Jean-Philippe Giroux – IJL – Réseau.Presse – Le Courrier de la Nouvelle-Écosse
Ayant travaillé depuis plusieurs années dans le milieu communautaire, Gabrielle Samson de l’Isle Madame croit que l’Acadie de la Nouvelle-Écosse s’en tire bien d’un point de vue institutionnel, mais qu’elle pourrait être plus axée sur la collaboration entre régions, qu’il faut plus de mouvement entre les communautés et sortir de ses silos, notamment lors de la planification d’événements.
Avec une meilleure collaboration entre les associations et organismes, les gens pourraient profiter des moments de réseautage pour tisser des liens entre les participants d’autres régions dans la province.
Il faut aussi plus de transparence et d’honnêteté de la part des institutions quant à l’état des régions acadiennes, d’après Gabrielle. « Les gens n’aiment pas trop dire ce qui va mal. Ils perdent beaucoup d’argent, etc. Mais, vraiment, dans ce qui va mal, c’est gratuit. »
Elle est d’avis qu’il faut parler de ce qui touche monsieur et madame Tout-le-Monde dans la vie de tous les jours, soit « de parler de l’insécurité linguistique, de comment les gens sont épuisés d’être dans le bénévolat, de vraiment juste vivre les vrais enjeux et de trouver des moyens de renforcer les régions, au lieu de juste mettre la surface de, “ah, ça va bien chez nous, tout va bien !” »
Elle aimerait aussi qu’on aborde d’autres enjeux comme la barrière linguistique en français entre petits-enfants et grands-parents, l’usage courant de l’anglais entre élèves dans les écoles acadiennes, etc.
Selon elle, il ne faut pas éviter les enjeux plus sensibles. « On va finir par perdre nos communautés, si on ne commence pas à discuter des vrais enjeux », avertit Gabrielle.
Convaincre les autres
La même réflexion devrait être effectuée au niveau communautaire, propose Gabrielle Samson. Elle constate que beaucoup de travail se fait en recherche et en documentation avec les personnes qui sont « déjà convaincues », mais moins avec les individus en région.

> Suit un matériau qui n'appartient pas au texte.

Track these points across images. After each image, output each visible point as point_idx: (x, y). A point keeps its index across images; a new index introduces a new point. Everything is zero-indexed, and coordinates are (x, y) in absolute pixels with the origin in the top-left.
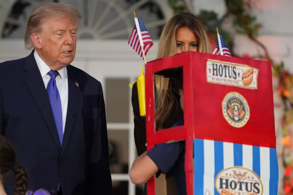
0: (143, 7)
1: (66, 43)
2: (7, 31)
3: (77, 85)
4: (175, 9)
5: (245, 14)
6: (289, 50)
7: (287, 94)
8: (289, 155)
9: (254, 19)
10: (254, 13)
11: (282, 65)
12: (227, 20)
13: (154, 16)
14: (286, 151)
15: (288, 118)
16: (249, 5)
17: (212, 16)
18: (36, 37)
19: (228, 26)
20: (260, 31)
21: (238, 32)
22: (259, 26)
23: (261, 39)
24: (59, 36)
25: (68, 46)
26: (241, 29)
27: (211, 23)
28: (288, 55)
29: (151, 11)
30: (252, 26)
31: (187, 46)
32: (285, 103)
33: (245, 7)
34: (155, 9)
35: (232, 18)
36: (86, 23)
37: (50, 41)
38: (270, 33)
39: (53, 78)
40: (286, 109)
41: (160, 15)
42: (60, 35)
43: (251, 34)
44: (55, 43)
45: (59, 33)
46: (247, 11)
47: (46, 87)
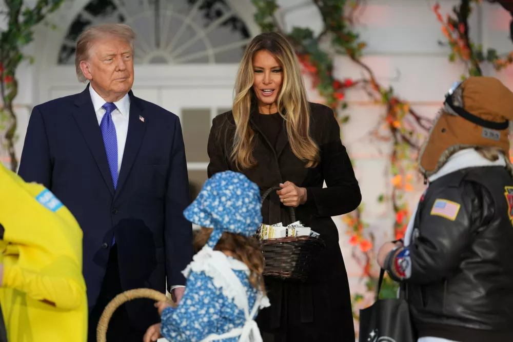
0: (225, 23)
1: (117, 69)
2: (64, 55)
3: (142, 119)
4: (263, 26)
5: (346, 31)
6: (399, 73)
7: (397, 125)
8: (401, 197)
9: (357, 36)
10: (356, 29)
11: (391, 90)
12: (324, 38)
13: (238, 35)
14: (397, 193)
15: (399, 154)
16: (351, 21)
17: (308, 33)
18: (85, 66)
19: (326, 46)
20: (364, 51)
21: (338, 52)
22: (362, 45)
23: (365, 60)
24: (109, 62)
25: (120, 73)
26: (342, 49)
27: (306, 42)
28: (397, 79)
29: (235, 28)
30: (354, 44)
31: (267, 72)
32: (395, 136)
33: (347, 23)
34: (239, 25)
35: (330, 36)
36: (158, 45)
37: (99, 68)
38: (375, 53)
39: (108, 112)
40: (396, 143)
41: (245, 33)
42: (110, 60)
43: (353, 55)
44: (104, 71)
45: (109, 58)
46: (348, 27)
47: (99, 123)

« Si l’Acadie de la Nouvelle-Écosse continue sur cette route, elle n’existera plus parce que les bénévoles vont s’épuiser, parce qu’il y’a jamais eu de moments de créer ces moments-là de grands rassemblements jeunesses […] ou de créer les moments ahas, des moments d’aspiration culturelle. »
Elle ajoute qu’il va falloir un retour éventuel des associations dans les régions où l’Acadie se vit. « Si cela veut dire une décentralisation de la Fédération acadienne, je crois que ça serait le meilleur choix », défend Gabrielle.
L’accent sur l’inclusion
L’artiste Sylvie Boulianne, originaire de la Baie Sainte-Marie, est d’avis que chaque génération se bat pour la même chose. Toutefois, sa génération fait face à une nouvelle réalité : une hausse du nombre de personnes dans la communauté qui n’est pas Acadien de naissance, soit des francophones d’autres régions du Canada ou d’autres pays. « Il faut que l’Acadie s’adapte à ça », lance-t-elle.
Il serait favorable également de créer d’autres initiatives pour rendre la culture acadienne plus consommable aux gens d’autres origines, explique Gabrielle Samson, soit une modernisation de la culture tout en préservant les moments clés pour commémorer le passé et l’histoire acadienne.
Et comment y parvenir ? En incluant plus de gens dans le mélange, selon Gabrielle.
Hors frontières
L’Acadie a toujours été en expansion, affirme Sylvie Boulianne, et que cette évolution prend de nouvelles formes aujourd’hui avec Internet, où de plus en plus de musiciens peuvent prendre leur place et se faire connaitre. « Grâce à la technologie et tout ça, tu sais, on est plus sur la map. »
Malgré l’intérêt envers l’art produit par les Acadiens, certaines barrières demeurent dans d’autres domaines. Robert d’Entremont est un comédien natif de Pubnico qui vit à Montréal. Lorsqu’il fait des auditions dans cette métropole, il lui arrive souvent de jouer le rôle d’un Acadien ou d’un personnage avec un accent anglophone en français.
Robert aimerait que l’industrie soit plus ouverte à la diversité linguistique, soit qu’un Acadien avec un accent comme le sien puisse jouer des rôles typiques par exemple de policiers ou d’infirmiers, sans que l’accent soit mis sur les origines où le parler du comédien.